§ **Job 1**: Rewrite the LIDAR detector passage from "The device will" up to and including "and chemical variability.", substituting "instrument" for "device".

* start Reading passage *

The device will consist of a 2-D continuous array of light sensing elements connected to high-speed circuits. The $547,000 NASA-funded program also includes a potential $589,000 phase for fabrication and testing.

LIDAR works by measuring the time it takes for light to travel from a laser beam to an object and back into a light detector. The new detector can be used to measure distance, speed and rotation. It will provide high-spatial resolution topography as well as measurements of planetary atmospheric properties: pressure, temperature, chemical composition and ground-layer properties. The device can also be used to probe the environments of comets, asteroids and moons to determine composition, physical processes and chemical variability.

The imaging LIDAR detector will be tested at RIDL in environments that mimic aspects of operations in NASA space missions.

* end Reading passage *
* start Raw data *

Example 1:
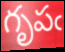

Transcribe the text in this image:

గృపఁ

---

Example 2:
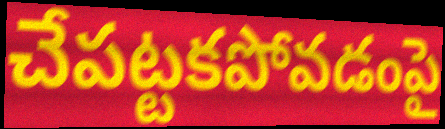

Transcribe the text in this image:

చేపట్టకపోవడంపై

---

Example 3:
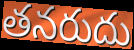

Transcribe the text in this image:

తనరుదు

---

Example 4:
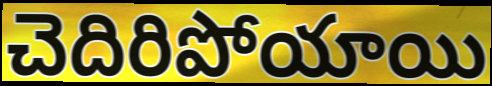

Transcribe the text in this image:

చెదిరిపోయాయి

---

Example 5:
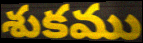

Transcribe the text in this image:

శుకము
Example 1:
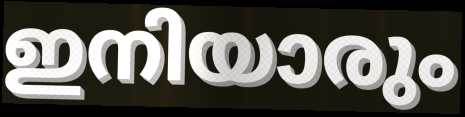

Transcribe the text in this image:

ഇനിയാരും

* end Raw data *

§ **Job 2**: Extract every entry that follows the LIDAR passage above, repeating each line exactly as it appears in those entries. Leave the pictures out of your answer.

§ **Output 1**:
The instrument will consist of a 2-D continuous array of light sensing elements connected to high-speed circuits. The $547,000 NASA-funded program also includes a potential $589,000 phase for fabrication and testing.

LIDAR works by measuring the time it takes for light to travel from a laser beam to an object and back into a light detector. The new detector can be used to measure distance, speed and rotation. It will provide high-spatial resolution topography as well as measurements of planetary atmospheric properties: pressure, temperature, chemical composition and ground-layer properties. The instrument can also be used to probe the environments of comets, asteroids and moons to determine composition, physical processes and chemical variability.

§ **Output 2**:
Example 1:

Transcribe the text in this image:

గృపఁ

---

Example 2:

Transcribe the text in this image:

చేపట్టకపోవడంపై

---

Example 3:

Transcribe the text in this image:

తనరుదు

---

Example 4:

Transcribe the text in this image:

చెదిరిపోయాయి

---

Example 5:

Transcribe the text in this image:

శుకము
Example 1:

Transcribe the text in this image:

ഇനിയാരും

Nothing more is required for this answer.